A control unit drives the corresponding processing hardware by generating a set of signals that are in sync with the master clock. The two major operations performed by the control unit are instruction interpretation and instruction sequencing.
The main function of a control unit is to fetch the data from the main memory, determine the devices and the operations involved with it, and produce control signals to execute the operations.
There are two types of control organization that are as follows −
In the hardwired organization, the control logic is executed with gates, flip-flops, decoders, and other digital circuits. It can be optimized to make a quick mode of operation. In the micro-programmed organization, the control data is saved in the control memory.
The control memory is programmed to start the needed sequence of micro-operations. A hardwired control requires changes in the wiring among the various elements if the design has to be modified or changed.
The block diagram of the control unit is displayed in the figure. It includes two decoders, a sequence counter, and several control logic gates.

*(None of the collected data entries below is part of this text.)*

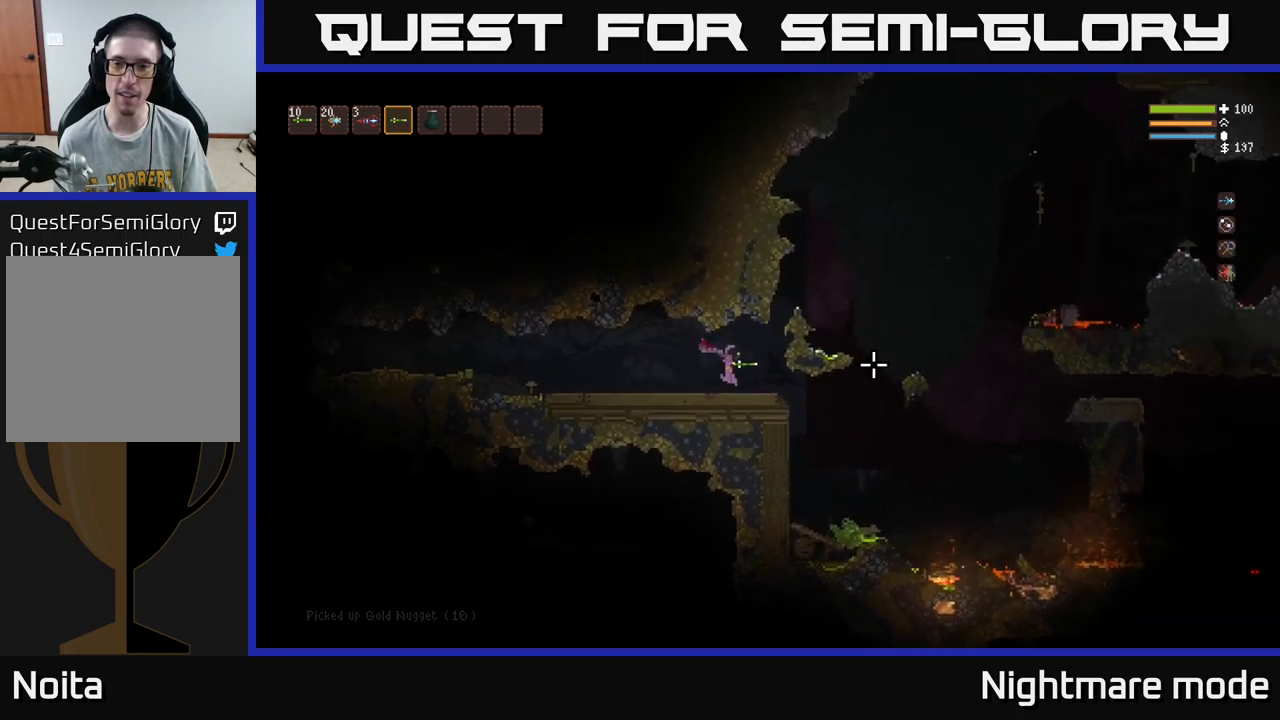
{"buttons": [], "left_stick": "right", "right_stick": "right", "events": []}
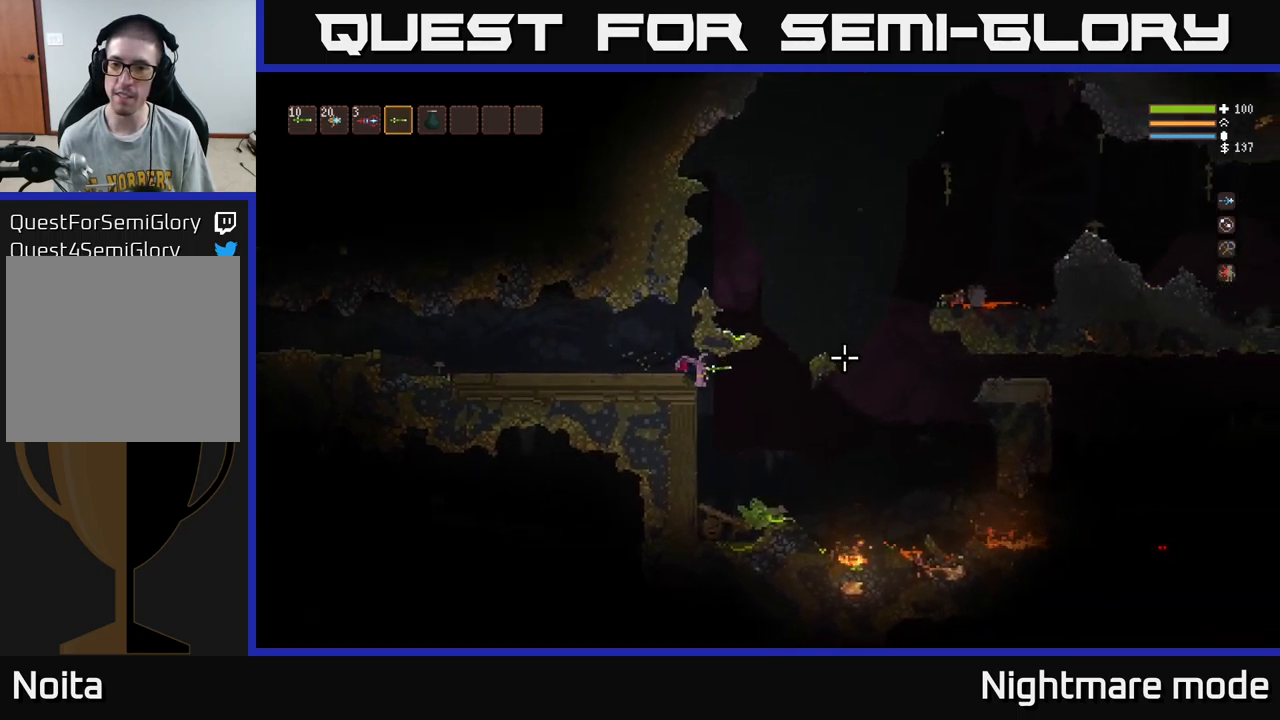
{"buttons": ["L2"], "left_stick": "right", "right_stick": "right", "events": [[117, "L2", "down"], [200, "L2", "up"], [333, "L2", "down"]]}
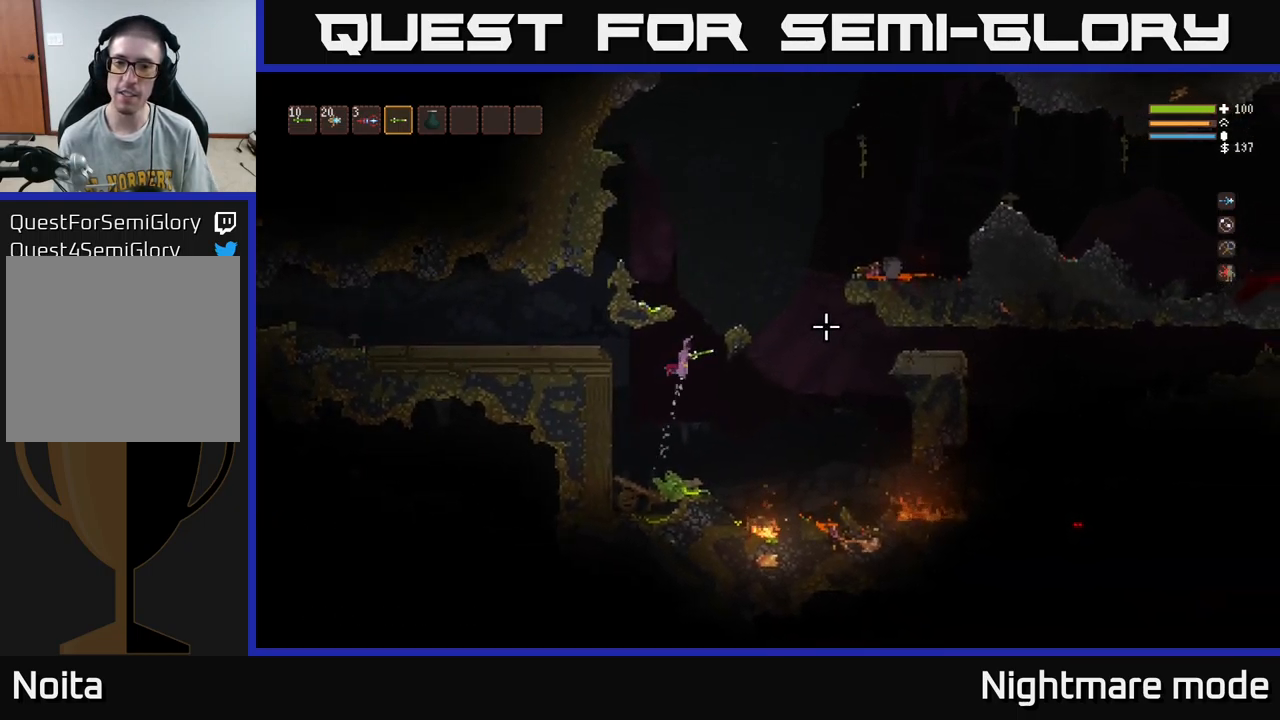
{"buttons": [], "left_stick": "right", "right_stick": "right", "events": [[317, "L2", "up"]]}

Some instruction that is read from the memory is placed in the Instruction Register (IR). Therefore, the IR is divided into three elements such as I bit, opcode, and bits from 0 through 11. The opcodes are decoded with a 3 * 8 decoder whose outputs are indicated by symbols D0 through D7.
The binary value of the respective opcode is the subscripted number in the symbol. The symbol I which is the 15th bit of the instruction is transferred to a flip flop. The control logic gates have the bits that are used from 0 through 11.
The sequence counter is 4-bit counts in binary from 0 through 15. It can be incremented or cleared synchronously. The timing signals from T0 through T15 are the decoded outputs of the decoder.
The microprogrammed control stores its control data in the control memory. It can start the important set of micro-operations, the control memory is programmed. The changes and modifications in a micro-programmed control can be completed by upgrading the microprogram in the control memory.
The figure displays the general configuration of a microprogrammed control organization.
The control is pretended to be a Read-Only Memory (ROM), where all the control data is saved permanently. ROM supports the address of the microinstruction. The other register is the control data register that stores the microinstruction that is read from the memory. It includes a control word that holds one or more microoperations for the data processor.
The next address should be evaluated during this operation is done. It is evaluated in the next address generator. Therefore, it is transferred to the control address register to be read. The next address generator is referred to as the microprogram sequencer. It depends on the inputs to a sequencer, it decides the address of the next microinstruction. The microinstructions can be determined in different approaches.